● **What needs to be done**: Will you quote all of the entries, word for word?
+ + + +
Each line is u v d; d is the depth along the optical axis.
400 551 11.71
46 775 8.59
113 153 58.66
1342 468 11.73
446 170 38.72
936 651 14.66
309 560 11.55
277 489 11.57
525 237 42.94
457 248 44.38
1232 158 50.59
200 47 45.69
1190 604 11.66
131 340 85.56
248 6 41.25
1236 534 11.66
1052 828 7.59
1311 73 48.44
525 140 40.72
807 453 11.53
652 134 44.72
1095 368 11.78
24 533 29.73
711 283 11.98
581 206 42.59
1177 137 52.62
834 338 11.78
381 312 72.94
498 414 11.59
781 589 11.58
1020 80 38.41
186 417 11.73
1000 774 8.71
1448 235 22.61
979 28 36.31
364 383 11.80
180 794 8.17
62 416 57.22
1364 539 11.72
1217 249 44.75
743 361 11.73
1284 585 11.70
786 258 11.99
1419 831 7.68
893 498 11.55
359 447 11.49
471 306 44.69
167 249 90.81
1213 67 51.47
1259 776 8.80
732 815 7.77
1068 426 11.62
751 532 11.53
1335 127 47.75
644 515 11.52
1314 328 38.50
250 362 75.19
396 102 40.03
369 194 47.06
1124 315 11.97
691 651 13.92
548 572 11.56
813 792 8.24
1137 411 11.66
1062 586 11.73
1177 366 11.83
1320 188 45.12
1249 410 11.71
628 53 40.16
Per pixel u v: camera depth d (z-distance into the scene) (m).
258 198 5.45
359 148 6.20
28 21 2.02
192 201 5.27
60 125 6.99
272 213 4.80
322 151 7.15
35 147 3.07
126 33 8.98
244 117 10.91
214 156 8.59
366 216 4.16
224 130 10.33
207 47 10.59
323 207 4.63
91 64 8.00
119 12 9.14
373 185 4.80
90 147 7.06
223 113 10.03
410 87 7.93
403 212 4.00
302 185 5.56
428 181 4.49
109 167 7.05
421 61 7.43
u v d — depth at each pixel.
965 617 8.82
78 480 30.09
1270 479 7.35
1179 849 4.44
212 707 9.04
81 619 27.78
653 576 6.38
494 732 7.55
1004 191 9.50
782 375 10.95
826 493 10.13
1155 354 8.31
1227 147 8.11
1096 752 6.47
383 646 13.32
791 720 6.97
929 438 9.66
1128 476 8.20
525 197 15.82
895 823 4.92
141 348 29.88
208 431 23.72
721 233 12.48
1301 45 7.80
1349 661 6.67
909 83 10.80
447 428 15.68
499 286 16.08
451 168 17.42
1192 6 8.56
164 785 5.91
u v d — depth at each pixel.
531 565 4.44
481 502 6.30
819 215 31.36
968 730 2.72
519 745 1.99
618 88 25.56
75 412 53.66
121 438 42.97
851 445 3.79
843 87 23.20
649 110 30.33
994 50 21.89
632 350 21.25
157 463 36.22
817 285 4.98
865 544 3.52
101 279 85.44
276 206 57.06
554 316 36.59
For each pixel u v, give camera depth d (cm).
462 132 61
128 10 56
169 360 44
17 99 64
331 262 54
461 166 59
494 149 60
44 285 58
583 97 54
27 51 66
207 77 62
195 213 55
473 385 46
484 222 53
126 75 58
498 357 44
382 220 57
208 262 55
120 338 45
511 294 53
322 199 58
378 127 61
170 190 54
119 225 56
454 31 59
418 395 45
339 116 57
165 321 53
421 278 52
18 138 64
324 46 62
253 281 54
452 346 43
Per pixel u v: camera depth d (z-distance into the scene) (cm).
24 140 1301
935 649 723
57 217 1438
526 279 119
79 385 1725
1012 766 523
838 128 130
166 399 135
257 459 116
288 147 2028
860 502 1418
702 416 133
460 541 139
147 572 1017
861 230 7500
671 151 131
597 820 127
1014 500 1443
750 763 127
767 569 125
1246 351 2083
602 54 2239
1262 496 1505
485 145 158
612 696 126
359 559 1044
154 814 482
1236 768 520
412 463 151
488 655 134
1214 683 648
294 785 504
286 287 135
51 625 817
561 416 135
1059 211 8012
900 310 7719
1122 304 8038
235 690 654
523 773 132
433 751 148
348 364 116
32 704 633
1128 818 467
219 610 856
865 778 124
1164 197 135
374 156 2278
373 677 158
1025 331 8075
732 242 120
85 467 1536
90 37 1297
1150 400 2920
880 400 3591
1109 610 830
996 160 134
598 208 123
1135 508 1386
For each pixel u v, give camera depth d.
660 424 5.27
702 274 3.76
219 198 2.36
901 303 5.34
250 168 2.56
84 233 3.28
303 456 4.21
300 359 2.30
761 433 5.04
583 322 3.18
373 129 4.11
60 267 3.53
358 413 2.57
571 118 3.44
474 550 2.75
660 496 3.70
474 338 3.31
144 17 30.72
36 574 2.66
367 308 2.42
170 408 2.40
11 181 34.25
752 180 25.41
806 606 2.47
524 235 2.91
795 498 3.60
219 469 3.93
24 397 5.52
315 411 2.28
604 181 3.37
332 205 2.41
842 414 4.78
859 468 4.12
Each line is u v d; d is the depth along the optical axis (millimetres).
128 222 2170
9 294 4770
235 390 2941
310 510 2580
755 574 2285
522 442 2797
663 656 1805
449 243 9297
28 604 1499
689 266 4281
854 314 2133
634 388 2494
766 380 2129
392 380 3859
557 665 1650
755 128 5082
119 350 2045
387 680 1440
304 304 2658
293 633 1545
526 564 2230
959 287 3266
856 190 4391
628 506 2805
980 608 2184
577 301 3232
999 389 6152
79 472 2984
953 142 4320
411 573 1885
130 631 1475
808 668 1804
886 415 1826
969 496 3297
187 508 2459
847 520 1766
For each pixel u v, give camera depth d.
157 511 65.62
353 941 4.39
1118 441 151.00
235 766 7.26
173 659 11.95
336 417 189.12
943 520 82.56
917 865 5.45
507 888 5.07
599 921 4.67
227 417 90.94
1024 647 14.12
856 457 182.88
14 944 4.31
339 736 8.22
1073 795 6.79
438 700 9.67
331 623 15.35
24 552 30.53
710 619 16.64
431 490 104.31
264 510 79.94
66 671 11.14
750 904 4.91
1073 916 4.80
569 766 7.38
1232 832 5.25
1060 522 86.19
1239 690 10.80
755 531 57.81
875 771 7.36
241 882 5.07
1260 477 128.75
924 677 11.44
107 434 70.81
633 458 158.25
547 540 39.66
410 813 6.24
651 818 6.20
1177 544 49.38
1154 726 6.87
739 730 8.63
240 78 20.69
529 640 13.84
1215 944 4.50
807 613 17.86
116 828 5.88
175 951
+ + + +
● **Task result**:
Each line is u v d; d is the depth along the optical axis.
400 551 11.71
46 775 8.59
113 153 58.66
1342 468 11.73
446 170 38.72
936 651 14.66
309 560 11.55
277 489 11.57
525 237 42.94
457 248 44.38
1232 158 50.59
200 47 45.69
1190 604 11.66
131 340 85.56
248 6 41.25
1236 534 11.66
1052 828 7.59
1311 73 48.44
525 140 40.72
807 453 11.53
652 134 44.72
1095 368 11.78
24 533 29.73
711 283 11.98
581 206 42.59
1177 137 52.62
834 338 11.78
381 312 72.94
498 414 11.59
781 589 11.58
1020 80 38.41
186 417 11.73
1000 774 8.71
1448 235 22.61
979 28 36.31
364 383 11.80
180 794 8.17
62 416 57.22
1364 539 11.72
1217 249 44.75
743 361 11.73
1284 585 11.70
786 258 11.99
1419 831 7.68
893 498 11.55
359 447 11.49
471 306 44.69
167 249 90.81
1213 67 51.47
1259 776 8.80
732 815 7.77
1068 426 11.62
751 532 11.53
1335 127 47.75
644 515 11.52
1314 328 38.50
250 362 75.19
396 102 40.03
369 194 47.06
1124 315 11.97
691 651 13.92
548 572 11.56
813 792 8.24
1137 411 11.66
1062 586 11.73
1177 366 11.83
1320 188 45.12
1249 410 11.71
628 53 40.16
Per pixel u v: camera depth d (z-distance into the scene) (m).
258 198 5.45
359 148 6.20
28 21 2.02
192 201 5.27
60 125 6.99
272 213 4.80
322 151 7.15
35 147 3.07
126 33 8.98
244 117 10.91
214 156 8.59
366 216 4.16
224 130 10.33
207 47 10.59
323 207 4.63
91 64 8.00
119 12 9.14
373 185 4.80
90 147 7.06
223 113 10.03
410 87 7.93
403 212 4.00
302 185 5.56
428 181 4.49
109 167 7.05
421 61 7.43
u v d — depth at each pixel.
965 617 8.82
78 480 30.09
1270 479 7.35
1179 849 4.44
212 707 9.04
81 619 27.78
653 576 6.38
494 732 7.55
1004 191 9.50
782 375 10.95
826 493 10.13
1155 354 8.31
1227 147 8.11
1096 752 6.47
383 646 13.32
791 720 6.97
929 438 9.66
1128 476 8.20
525 197 15.82
895 823 4.92
141 348 29.88
208 431 23.72
721 233 12.48
1301 45 7.80
1349 661 6.67
909 83 10.80
447 428 15.68
499 286 16.08
451 168 17.42
1192 6 8.56
164 785 5.91
u v d — depth at each pixel.
531 565 4.44
481 502 6.30
819 215 31.36
968 730 2.72
519 745 1.99
618 88 25.56
75 412 53.66
121 438 42.97
851 445 3.79
843 87 23.20
649 110 30.33
994 50 21.89
632 350 21.25
157 463 36.22
817 285 4.98
865 544 3.52
101 279 85.44
276 206 57.06
554 316 36.59
For each pixel u v, give camera depth d (cm).
462 132 61
128 10 56
169 360 44
17 99 64
331 262 54
461 166 59
494 149 60
44 285 58
583 97 54
27 51 66
207 77 62
195 213 55
473 385 46
484 222 53
126 75 58
498 357 44
382 220 57
208 262 55
120 338 45
511 294 53
322 199 58
378 127 61
170 190 54
119 225 56
454 31 59
418 395 45
339 116 57
165 321 53
421 278 52
18 138 64
324 46 62
253 281 54
452 346 43
Per pixel u v: camera depth d (z-distance into the scene) (cm).
24 140 1301
935 649 723
57 217 1438
526 279 119
79 385 1725
1012 766 523
838 128 130
166 399 135
257 459 116
288 147 2028
860 502 1418
702 416 133
460 541 139
147 572 1017
861 230 7500
671 151 131
597 820 127
1014 500 1443
750 763 127
767 569 125
1246 351 2083
602 54 2239
1262 496 1505
485 145 158
612 696 126
359 559 1044
154 814 482
1236 768 520
412 463 151
488 655 134
1214 683 648
294 785 504
286 287 135
51 625 817
561 416 135
1059 211 8012
900 310 7719
1122 304 8038
235 690 654
523 773 132
433 751 148
348 364 116
32 704 633
1128 818 467
219 610 856
865 778 124
1164 197 135
374 156 2278
373 677 158
1025 331 8075
732 242 120
85 467 1536
90 37 1297
1150 400 2920
880 400 3591
1109 610 830
996 160 134
598 208 123
1135 508 1386
For each pixel u v, give camera depth d.
660 424 5.27
702 274 3.76
219 198 2.36
901 303 5.34
250 168 2.56
84 233 3.28
303 456 4.21
300 359 2.30
761 433 5.04
583 322 3.18
373 129 4.11
60 267 3.53
358 413 2.57
571 118 3.44
474 550 2.75
660 496 3.70
474 338 3.31
144 17 30.72
36 574 2.66
367 308 2.42
170 408 2.40
11 181 34.25
752 180 25.41
806 606 2.47
524 235 2.91
795 498 3.60
219 469 3.93
24 397 5.52
315 411 2.28
604 181 3.37
332 205 2.41
842 414 4.78
859 468 4.12
Each line is u v d; d is the depth along the optical axis (millimetres).
128 222 2170
9 294 4770
235 390 2941
310 510 2580
755 574 2285
522 442 2797
663 656 1805
449 243 9297
28 604 1499
689 266 4281
854 314 2133
634 388 2494
766 380 2129
392 380 3859
557 665 1650
755 128 5082
119 350 2045
387 680 1440
304 304 2658
293 633 1545
526 564 2230
959 287 3266
856 190 4391
628 506 2805
980 608 2184
577 301 3232
999 389 6152
79 472 2984
953 142 4320
411 573 1885
130 631 1475
808 668 1804
886 415 1826
969 496 3297
187 508 2459
847 520 1766
For each pixel u v, give camera depth d.
157 511 65.62
353 941 4.39
1118 441 151.00
235 766 7.26
173 659 11.95
336 417 189.12
943 520 82.56
917 865 5.45
507 888 5.07
599 921 4.67
227 417 90.94
1024 647 14.12
856 457 182.88
14 944 4.31
339 736 8.22
1073 795 6.79
438 700 9.67
331 623 15.35
24 552 30.53
710 619 16.64
431 490 104.31
264 510 79.94
66 671 11.14
750 904 4.91
1073 916 4.80
569 766 7.38
1232 832 5.25
1060 522 86.19
1239 690 10.80
755 531 57.81
875 771 7.36
241 882 5.07
1260 477 128.75
924 677 11.44
107 434 70.81
633 458 158.25
547 540 39.66
410 813 6.24
651 818 6.20
1177 544 49.38
1154 726 6.87
739 730 8.63
240 78 20.69
529 640 13.84
1215 944 4.50
807 613 17.86
116 828 5.88
175 951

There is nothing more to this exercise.